### Required work
For the entries that follow, retype exactly the lines from the one containing "inversely wi" to the one containing "5. Inappropriate", inclusive, and only those. Images stay out of the copy.

### Material for this task
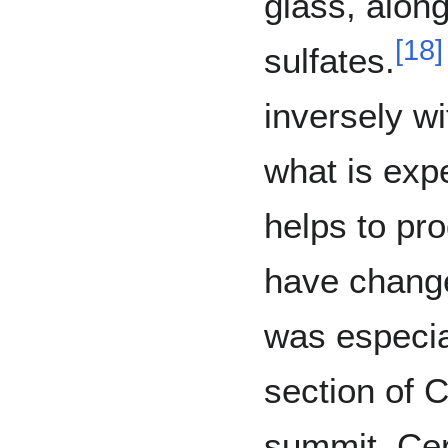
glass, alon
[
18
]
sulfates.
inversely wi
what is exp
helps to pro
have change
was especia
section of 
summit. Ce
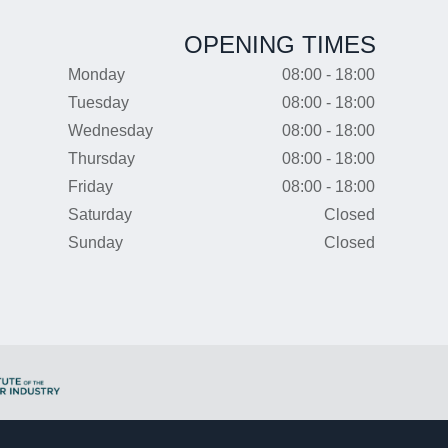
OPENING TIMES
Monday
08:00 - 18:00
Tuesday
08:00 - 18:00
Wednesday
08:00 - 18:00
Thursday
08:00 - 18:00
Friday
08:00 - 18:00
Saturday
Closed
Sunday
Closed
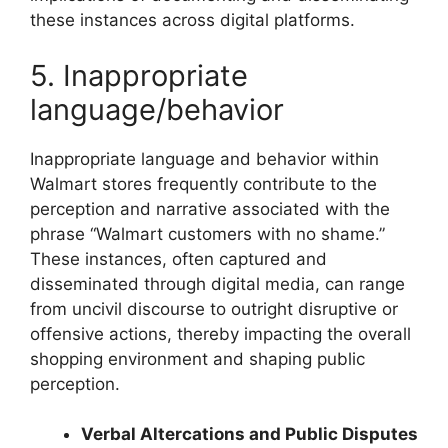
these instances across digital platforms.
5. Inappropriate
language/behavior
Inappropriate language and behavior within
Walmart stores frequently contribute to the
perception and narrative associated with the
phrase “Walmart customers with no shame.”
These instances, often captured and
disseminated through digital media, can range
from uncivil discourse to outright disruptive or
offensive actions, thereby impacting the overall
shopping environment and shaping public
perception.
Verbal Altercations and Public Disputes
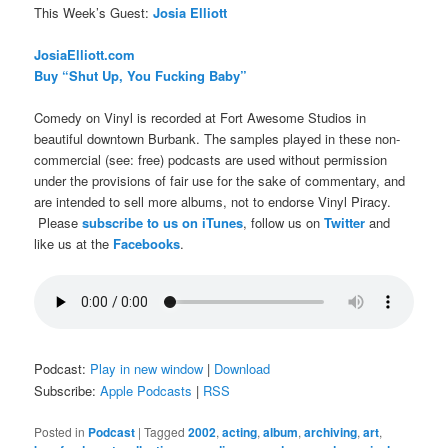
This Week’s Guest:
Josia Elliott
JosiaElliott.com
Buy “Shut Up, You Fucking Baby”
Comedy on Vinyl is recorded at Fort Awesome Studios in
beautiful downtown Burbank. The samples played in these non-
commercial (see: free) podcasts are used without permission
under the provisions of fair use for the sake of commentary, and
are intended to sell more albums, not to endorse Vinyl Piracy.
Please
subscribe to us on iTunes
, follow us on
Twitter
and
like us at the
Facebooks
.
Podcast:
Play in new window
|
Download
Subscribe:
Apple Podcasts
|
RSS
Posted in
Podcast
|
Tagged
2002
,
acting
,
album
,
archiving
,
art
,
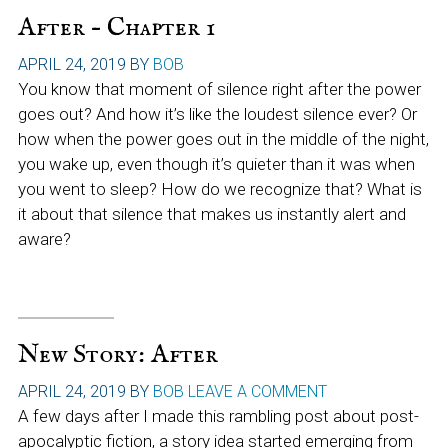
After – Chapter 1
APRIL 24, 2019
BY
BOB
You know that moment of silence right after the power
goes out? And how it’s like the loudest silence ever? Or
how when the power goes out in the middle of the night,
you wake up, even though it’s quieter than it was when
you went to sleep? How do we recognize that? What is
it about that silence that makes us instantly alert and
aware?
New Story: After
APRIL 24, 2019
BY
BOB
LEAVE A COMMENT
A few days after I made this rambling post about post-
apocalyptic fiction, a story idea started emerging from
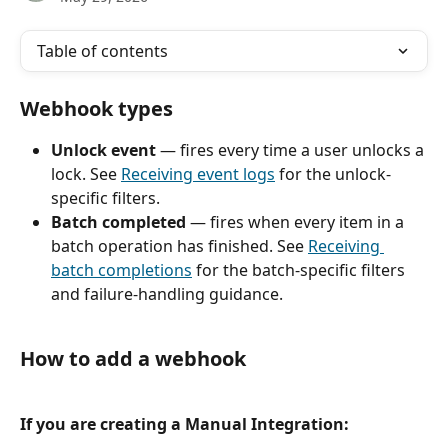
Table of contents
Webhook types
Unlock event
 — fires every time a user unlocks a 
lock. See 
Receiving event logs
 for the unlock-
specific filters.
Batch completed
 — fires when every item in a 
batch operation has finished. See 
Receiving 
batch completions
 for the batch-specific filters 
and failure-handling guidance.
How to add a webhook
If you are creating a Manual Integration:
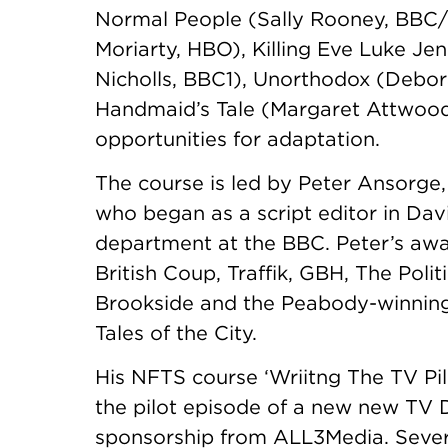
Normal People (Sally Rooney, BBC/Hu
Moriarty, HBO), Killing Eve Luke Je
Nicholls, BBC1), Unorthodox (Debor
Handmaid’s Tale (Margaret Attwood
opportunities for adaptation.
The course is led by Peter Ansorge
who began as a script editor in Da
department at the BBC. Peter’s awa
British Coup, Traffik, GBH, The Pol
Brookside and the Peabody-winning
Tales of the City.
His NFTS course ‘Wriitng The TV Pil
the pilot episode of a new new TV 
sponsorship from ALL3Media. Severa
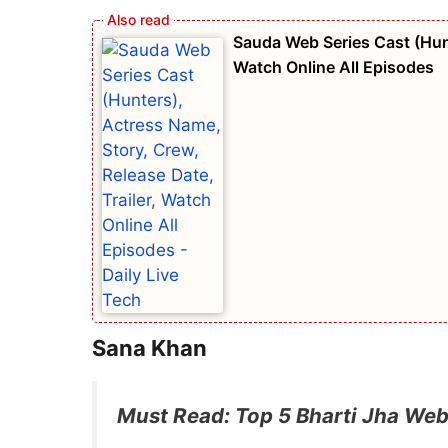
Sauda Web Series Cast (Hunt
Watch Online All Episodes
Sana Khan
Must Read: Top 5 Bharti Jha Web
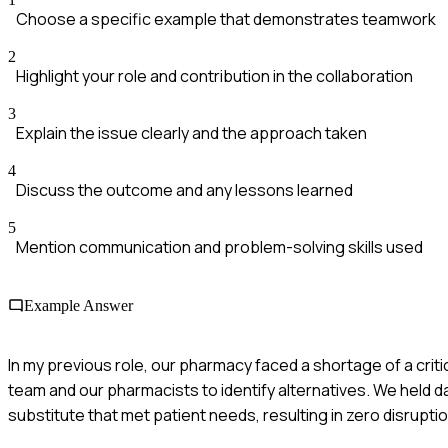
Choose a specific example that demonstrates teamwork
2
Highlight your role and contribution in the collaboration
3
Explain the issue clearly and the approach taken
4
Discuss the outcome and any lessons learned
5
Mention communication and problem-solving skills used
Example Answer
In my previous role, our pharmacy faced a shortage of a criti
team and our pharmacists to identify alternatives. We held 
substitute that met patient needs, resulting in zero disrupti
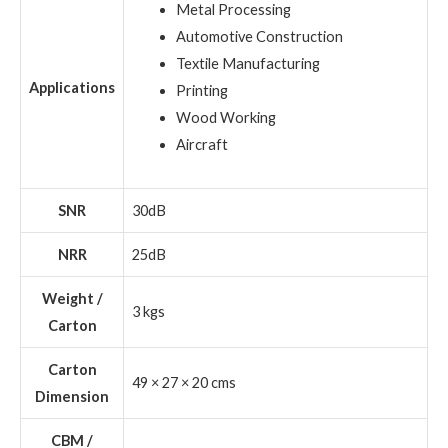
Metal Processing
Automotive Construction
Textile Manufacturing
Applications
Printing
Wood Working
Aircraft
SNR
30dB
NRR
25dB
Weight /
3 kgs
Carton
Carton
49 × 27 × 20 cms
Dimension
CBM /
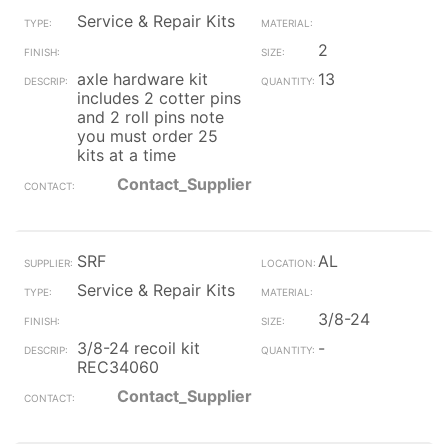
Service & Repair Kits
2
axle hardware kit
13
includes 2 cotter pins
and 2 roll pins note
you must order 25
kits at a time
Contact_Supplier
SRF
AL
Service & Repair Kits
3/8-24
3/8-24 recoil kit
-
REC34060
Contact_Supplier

* * *

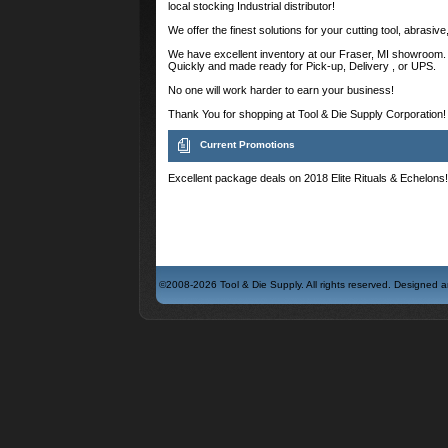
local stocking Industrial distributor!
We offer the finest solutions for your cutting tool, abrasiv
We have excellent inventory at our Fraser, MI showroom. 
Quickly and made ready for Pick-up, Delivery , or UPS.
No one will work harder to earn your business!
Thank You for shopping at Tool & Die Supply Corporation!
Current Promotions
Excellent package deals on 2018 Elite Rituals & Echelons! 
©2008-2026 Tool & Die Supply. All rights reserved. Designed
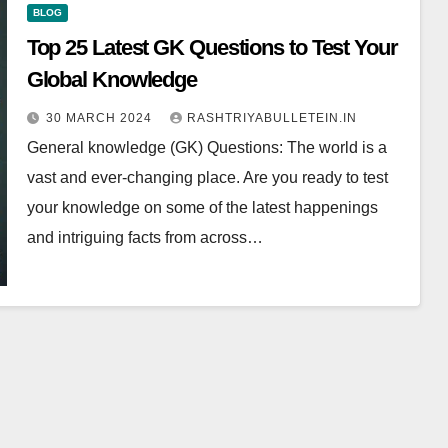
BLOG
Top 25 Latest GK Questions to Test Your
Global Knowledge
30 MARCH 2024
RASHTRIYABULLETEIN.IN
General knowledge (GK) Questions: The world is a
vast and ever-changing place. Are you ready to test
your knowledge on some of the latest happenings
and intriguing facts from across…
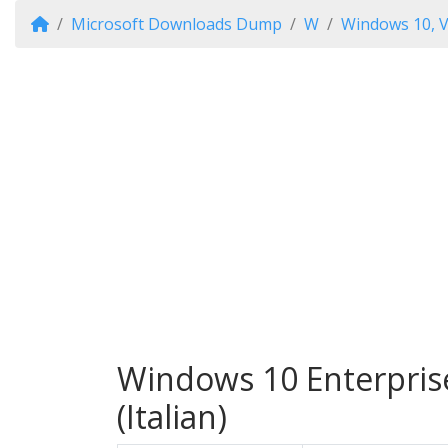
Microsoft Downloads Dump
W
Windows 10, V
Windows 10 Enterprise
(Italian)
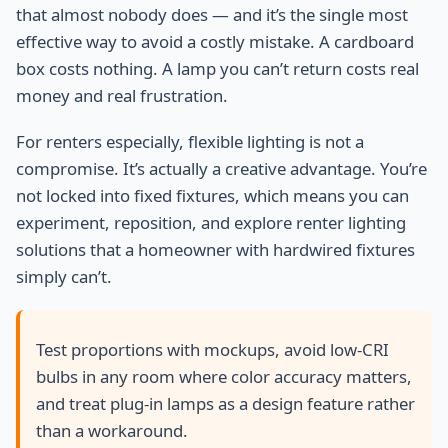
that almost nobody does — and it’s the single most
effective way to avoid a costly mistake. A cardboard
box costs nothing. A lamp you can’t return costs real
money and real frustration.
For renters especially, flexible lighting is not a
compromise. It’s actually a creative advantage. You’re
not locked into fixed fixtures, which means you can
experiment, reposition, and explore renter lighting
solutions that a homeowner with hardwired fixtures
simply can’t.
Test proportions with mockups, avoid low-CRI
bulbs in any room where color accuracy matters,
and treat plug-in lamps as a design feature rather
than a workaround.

### Reply
inversely wi
what is exp
helps to pro
have change
was especia
section of 
summit. Ce
OPENING TIMES
Monday
08:00 - 18:00
Tuesday
08:00 - 18:00
Wednesday
08:00 - 18:00
Thursday
08:00 - 18:00
Friday
08:00 - 18:00
Saturday
Closed
Sunday
Closed
these instances across digital platforms.
5. Inappropriate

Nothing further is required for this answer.